Let's say the market is at 1.00 right before the open and so I place 2 limit orders (with obvious stop losses), one to go short at .90 and one to go long at 1.10.
So initially, when the market opens and pushes one direction or the other, only one order will be filled.
Now, often there is a small push at the open in one direction or another before the market jets off in the other direction for the bigger push, so the stop loss certainly has to be in place (probably a conservative one) to minimize any loss from the possible initial turnaround, but the following surge in the other direction could handsomely make up for that small loss as it zooms past your other standing order for the other direction.
Is that a better picture?
Please pick apart my scenario.
 
That's a little bit wrong. You're assuming that both orders get filled at the same time.

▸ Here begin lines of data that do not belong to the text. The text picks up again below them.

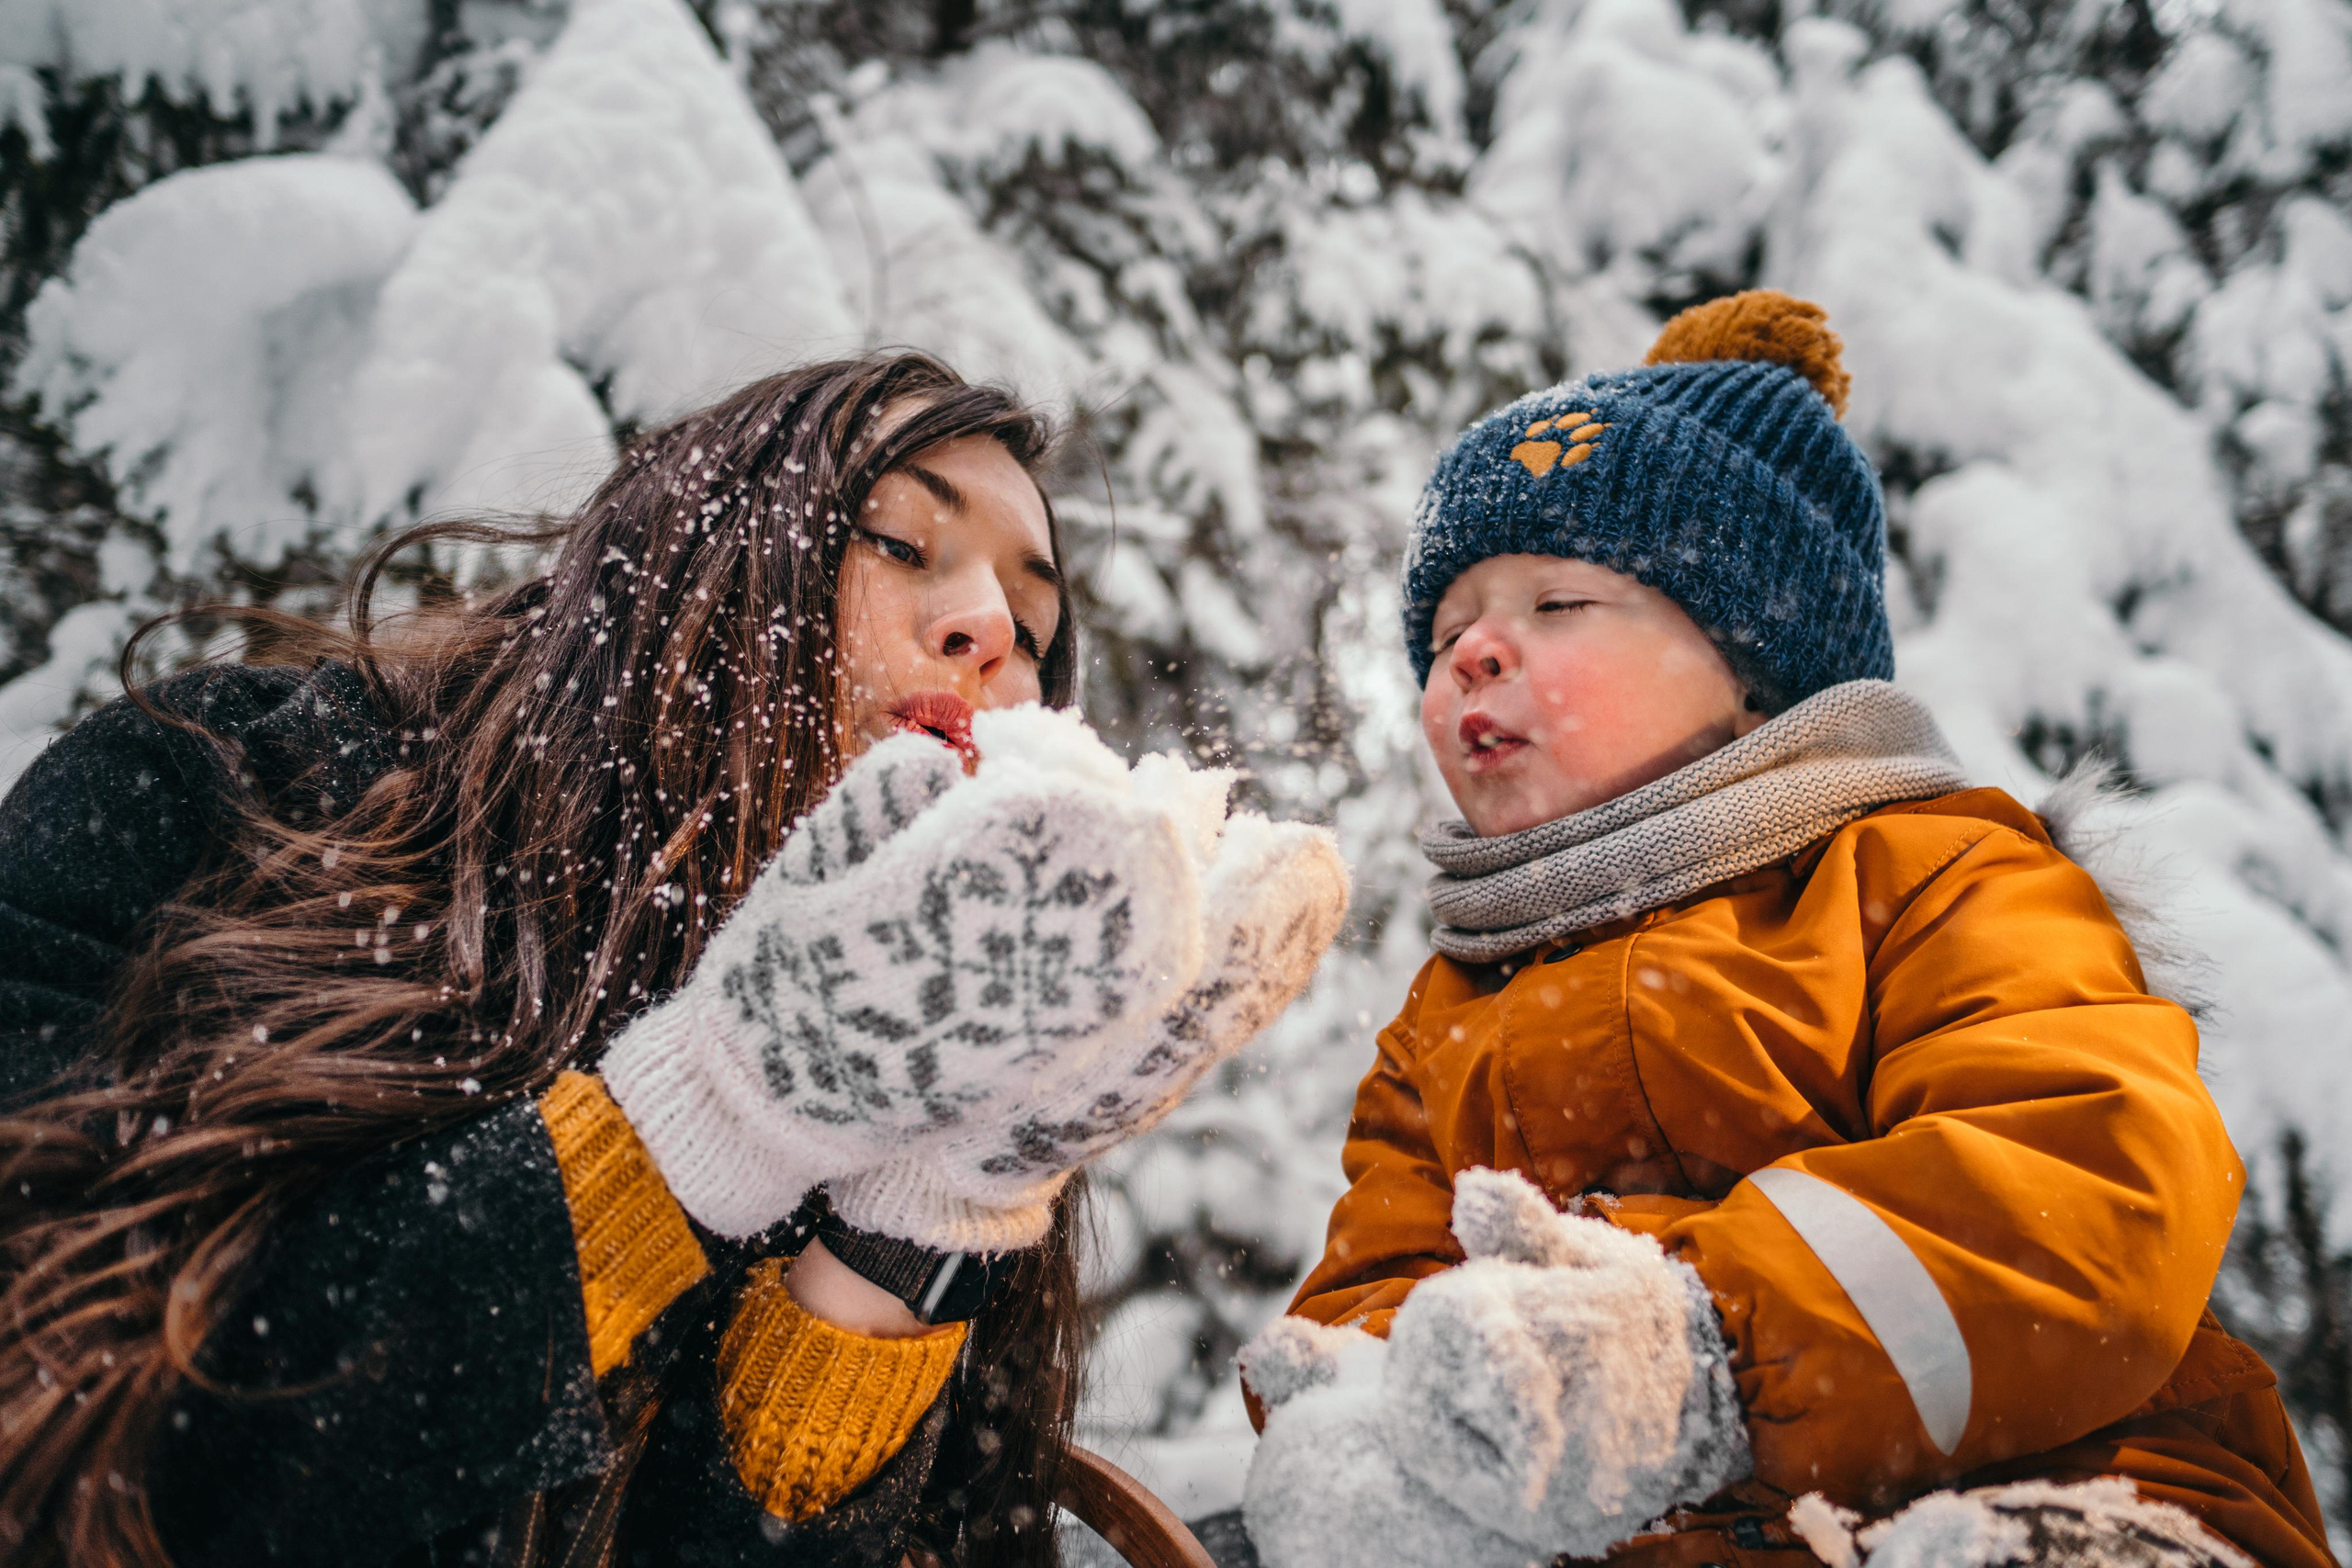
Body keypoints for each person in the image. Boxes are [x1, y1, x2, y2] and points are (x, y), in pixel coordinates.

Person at [0, 352, 1349, 1568]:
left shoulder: (939, 1053)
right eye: (900, 539)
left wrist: (925, 1228)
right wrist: (712, 1112)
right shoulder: (239, 793)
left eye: (1037, 633)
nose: (990, 628)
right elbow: (97, 1457)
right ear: (690, 568)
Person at [1233, 293, 2335, 1568]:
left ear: (1756, 666)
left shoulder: (1930, 877)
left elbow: (2083, 1184)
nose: (1474, 652)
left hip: (2062, 1486)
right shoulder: (1453, 1015)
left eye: (1556, 605)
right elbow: (1368, 1298)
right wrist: (1384, 1432)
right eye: (1445, 631)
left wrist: (1695, 1345)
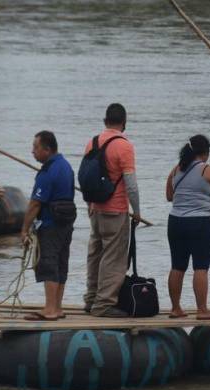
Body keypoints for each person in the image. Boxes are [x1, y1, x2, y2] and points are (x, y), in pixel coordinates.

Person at [83, 103, 141, 318]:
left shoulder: (92, 142)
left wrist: (89, 205)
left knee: (95, 255)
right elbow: (131, 184)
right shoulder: (124, 146)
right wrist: (137, 210)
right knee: (114, 259)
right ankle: (104, 305)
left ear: (105, 121)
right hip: (115, 210)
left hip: (95, 209)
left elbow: (88, 177)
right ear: (124, 123)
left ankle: (90, 299)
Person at [166, 135, 210, 320]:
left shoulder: (176, 170)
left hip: (175, 221)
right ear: (205, 153)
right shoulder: (209, 171)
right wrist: (208, 198)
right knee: (201, 267)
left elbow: (170, 196)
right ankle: (202, 310)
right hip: (200, 222)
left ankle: (176, 308)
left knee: (177, 266)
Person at [20, 131, 76, 321]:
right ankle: (57, 307)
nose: (32, 151)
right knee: (61, 264)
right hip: (67, 224)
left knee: (49, 263)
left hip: (51, 225)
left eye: (36, 147)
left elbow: (35, 204)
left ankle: (50, 310)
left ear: (47, 149)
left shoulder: (48, 172)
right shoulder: (66, 166)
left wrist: (24, 229)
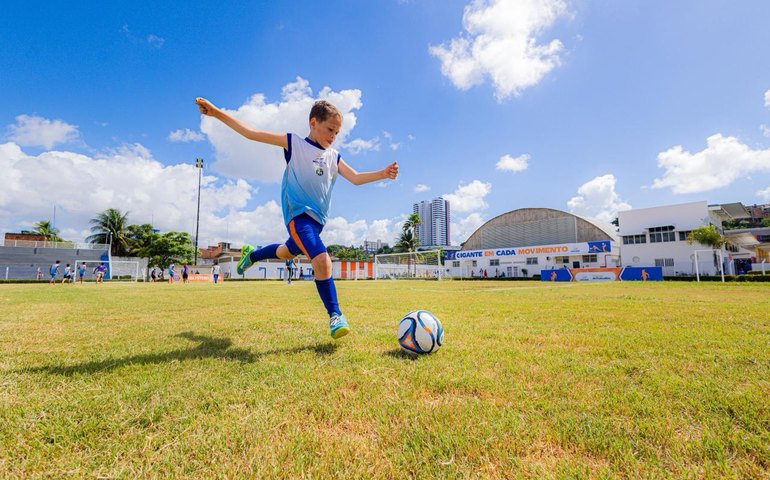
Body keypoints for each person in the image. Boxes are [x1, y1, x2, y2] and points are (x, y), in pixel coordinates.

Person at [196, 96, 398, 339]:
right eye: (330, 129)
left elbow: (355, 178)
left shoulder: (334, 156)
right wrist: (217, 112)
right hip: (298, 217)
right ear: (313, 123)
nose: (333, 136)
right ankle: (335, 315)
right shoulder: (294, 144)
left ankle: (253, 254)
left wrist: (382, 174)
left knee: (286, 252)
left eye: (337, 132)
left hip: (317, 222)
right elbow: (251, 133)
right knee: (322, 260)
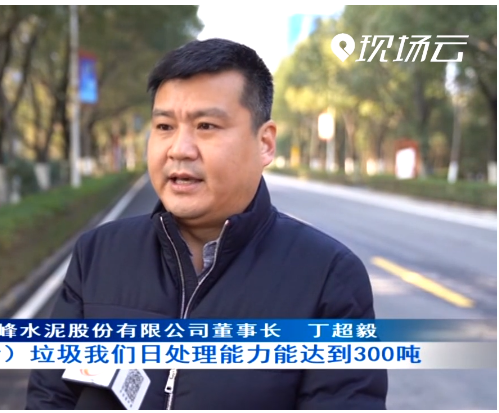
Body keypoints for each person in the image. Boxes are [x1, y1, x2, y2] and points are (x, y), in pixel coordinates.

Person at [26, 38, 388, 410]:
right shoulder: (98, 255)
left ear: (265, 143)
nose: (179, 149)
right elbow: (50, 397)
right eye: (164, 126)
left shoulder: (327, 277)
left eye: (206, 125)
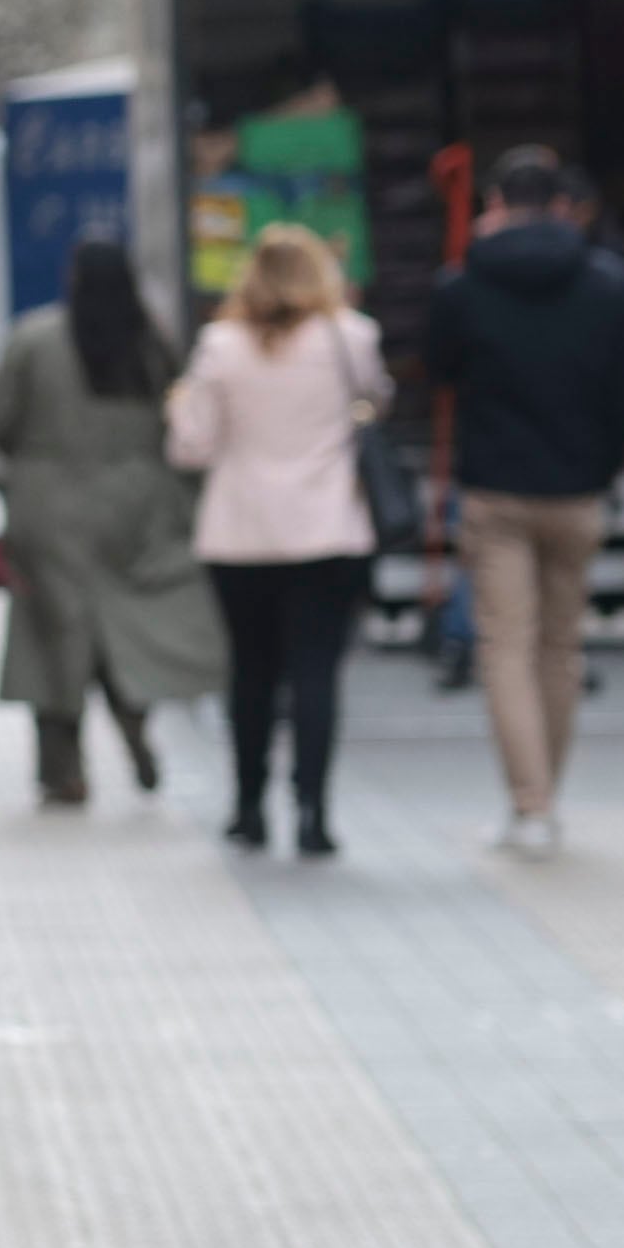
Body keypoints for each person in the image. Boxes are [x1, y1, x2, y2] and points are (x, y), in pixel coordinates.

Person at [426, 146, 624, 856]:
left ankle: (531, 805)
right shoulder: (608, 284)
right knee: (561, 648)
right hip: (577, 489)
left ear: (494, 203)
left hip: (495, 489)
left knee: (505, 648)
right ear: (561, 204)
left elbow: (436, 369)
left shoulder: (462, 286)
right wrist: (606, 466)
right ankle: (543, 795)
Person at [0, 241, 222, 805]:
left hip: (48, 506)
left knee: (51, 636)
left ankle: (64, 768)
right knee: (122, 628)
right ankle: (135, 728)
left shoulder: (35, 339)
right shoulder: (149, 345)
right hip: (137, 504)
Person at [168, 221, 383, 858]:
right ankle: (314, 812)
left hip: (240, 534)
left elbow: (193, 446)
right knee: (317, 674)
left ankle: (248, 807)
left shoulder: (220, 345)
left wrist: (181, 402)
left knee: (251, 674)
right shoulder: (351, 337)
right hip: (328, 528)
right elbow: (377, 401)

Let me clarify and see if it helps to paint the picture I'm hoping to play out...
Let's say the market is at 1.00 right before the open and so I place 2 limit orders (with obvious stop losses), one to go short at .90 and one to go long at 1.10.
So initially, when the market opens and pushes one direction or the other, only one order will be filled.
Now, often there is a small push at the open in one direction or another before the market jets off in the other direction for the bigger push, so the stop loss certainly has to be in place (probably a conservative one) to minimize any loss from the possible initial turnaround, but the following surge in the other direction could handsomely make up for that small loss as it zooms past your other standing order for the other direction.
Is that a better picture?
Please pick apart my scenario.

pick it apart..ok simple..your order gets filled at 1.10 gets to 1.12 woopy doo
market starts coming back down, and hits your short order at 0.90. then guess what happens...
Believe me, it does happen. :sneaky:
try it though, just simply get a demo account and trade it just heed darktone's sound advice.

And yes, thanks, that does now sound much clearer, I couldn't quite get me head past the at the same time bit :)
 
Ok, thanx. I needed some other perspective on that.

no problem, just sorry it took so long to get there :LOL:
my advice is try to get the direction first..no we cant ever know where its going, but you can have a bloody good idea. Or at least should.